DeConnick wraps the Guardians of the Galaxy into this issue with ease, embracing the large cast without letting it disrupt her flow. In fact, the bit with Rocket Raccoon insisting that Carol’s cat Chewie is a Flerken that must be destroyed is absolutely priceless. And seeing these characters feels like another sign we might get a taste of the Captain in the forthcoming Guardians of the Galaxy movie. One can hope!

Even though this isn’t a perfect issue of “Captain Marvel” or quite as strong as the opening issue, DeConnick’s pitch perfect writing of Carol remains the series’ biggest strength. “Captain Marvel” will define the character moving forward for a very long time and it’s fortunate for readers that DeConnick “gets” Carol on every level. In DeConnick’s hands, the character is effortlessly heroic and funny, charming and entitled, powerful and flawed. In other words, truly fleshed out and three dimensional in a way that some characters never manage. Sending Carol off into space for her series is in some ways a risky move, but it already feels right for the character and the story.

Lopez is an inspired choice for “Captain Marvel.” He’s a capable and highly proficient superhero artist, but also excels with female characters, giving them bodies that feel real while still being superheroic. So far, his “Captain Marvel” is stunning, both unafraid of big space battles and action scenes, but revels in the little stuff: the fine expression work, comedic and otherwise. The expressions on Carol’s cat Chewie alone in this issue are an object lesson in fantastic cartooning.

Lopez has also created an excellent dichotomy between Carol out of costume — even though she’s still technically in costume, but just sans helmet — and Captain Marvel fully suited up. Without the helmet, Lopez has created a Carol that is light and charming, with her flowing blonde hair, softer body language and restrained energy. By contrast, when the helmet goes on, the change is almost Superman-esque. She immediately shifts into “work mode” (or “superhero mode”), her body language and even expressions changing. It’s a wonderful distinction and the kind of choice that helps solidify the mythos for a superhero.

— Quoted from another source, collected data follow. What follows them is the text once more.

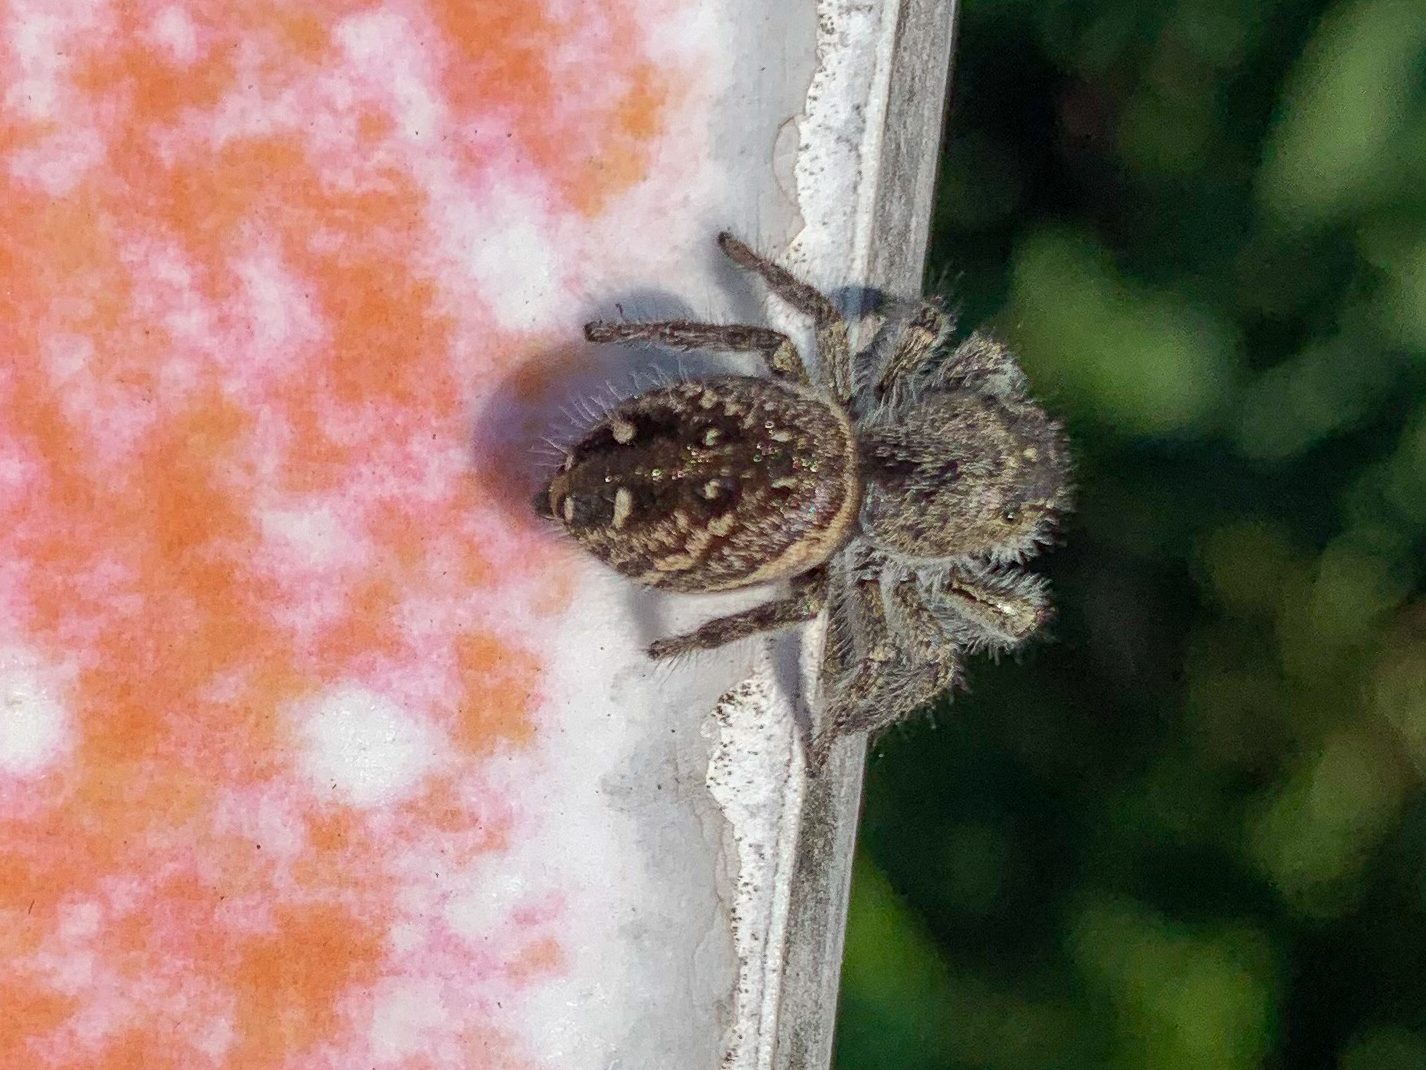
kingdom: Animalia
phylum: Arthropoda
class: Arachnida
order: Araneae
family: Salticidae
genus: Phidippus
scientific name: Phidippus purpuratus
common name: Marbled purple jumping spider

It’s also worth noting that Lopez has seemingly solved all the silly controversy of Carol’s hair in the previous series, by giving her the long hair that some fans demanded and then designing her costume to give her the pseudo-mohawk that both keeps the hair out of her face and turns her hair into part of her costume. Artists on the previous series played with these elements and tried to make it work. Some of them were more successful than others, but Lopez is utterly clear in “Captain Marvel” #2: this is what Carol looks like out of costume, and this is what she looks like in full-battle dress, end of story. That kind of confidence serves a book well and I’m excited to see it.

Lee Loughridge’s colors are fantastic on the whole. Space can be tricky to light, but Loughridge makes the most of it, bathing Carol in the specific glow of her ship’s lighting while choosing drastically different lighting for her foes, contrasting both with exterior shots of the cold but beautiful blues of space. Similarly, active parts of Carol’s ship are toned with warm yellows and golds giving it the hum of life and activity, while someone waking up in a quiet part of the ship is bathed in lonely cool purple hues.

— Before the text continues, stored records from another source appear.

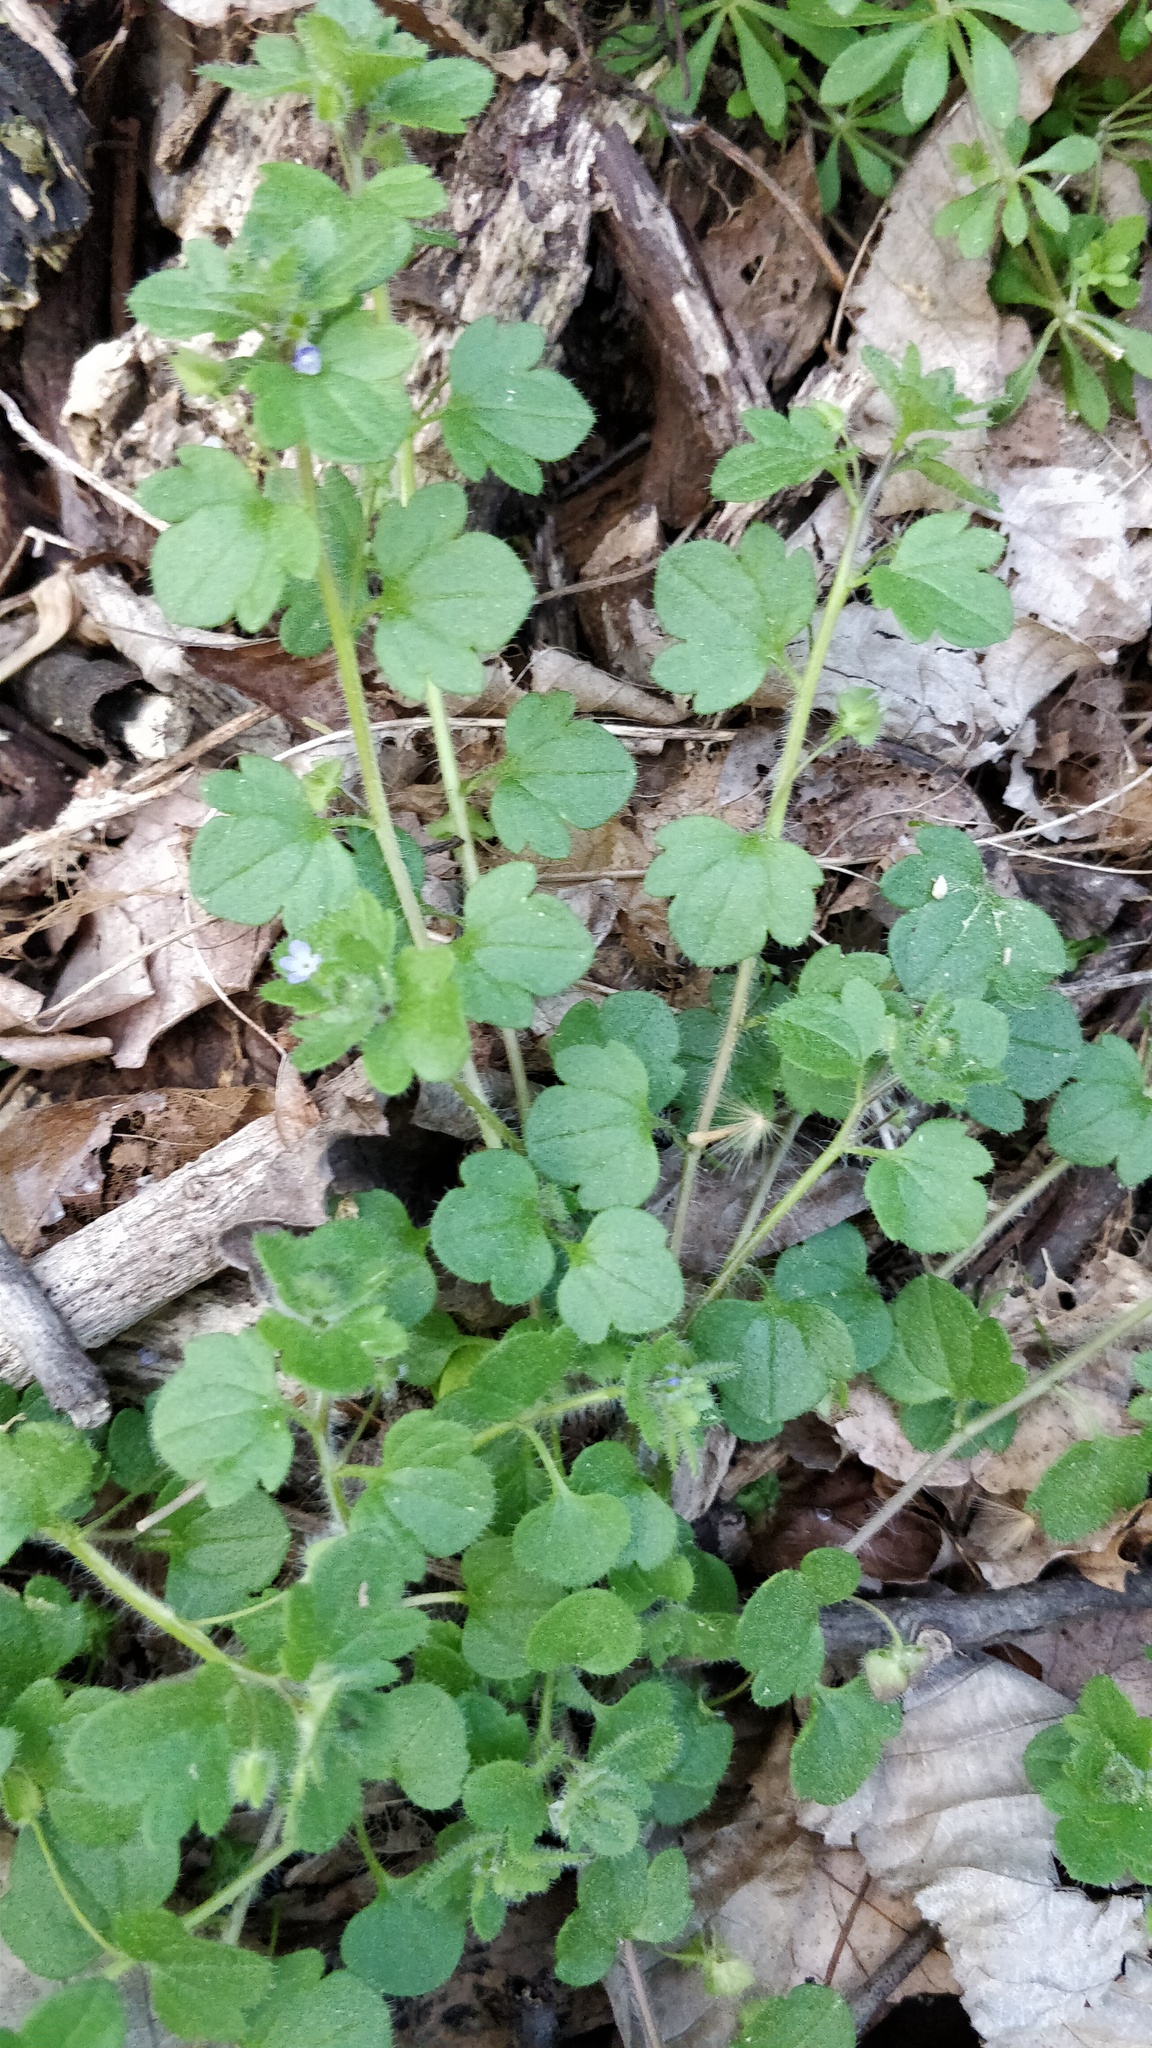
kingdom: Plantae
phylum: Tracheophyta
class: Magnoliopsida
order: Lamiales
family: Plantaginaceae
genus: Veronica
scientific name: Veronica hederifolia
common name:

I thoroughly enjoyed DeConnick’s first run at “Captain Marvel” despite some problems with the book, but this new series has thrown out everything that didn’t work, kept everything that did, and engaged a perfect creative team to bring readers a truly exciting second run at a book that works. Too often in comics, the baby is thrown out with the bathwater for a relaunch, and I’m very glad the creative team managed to hang onto the baby in this case.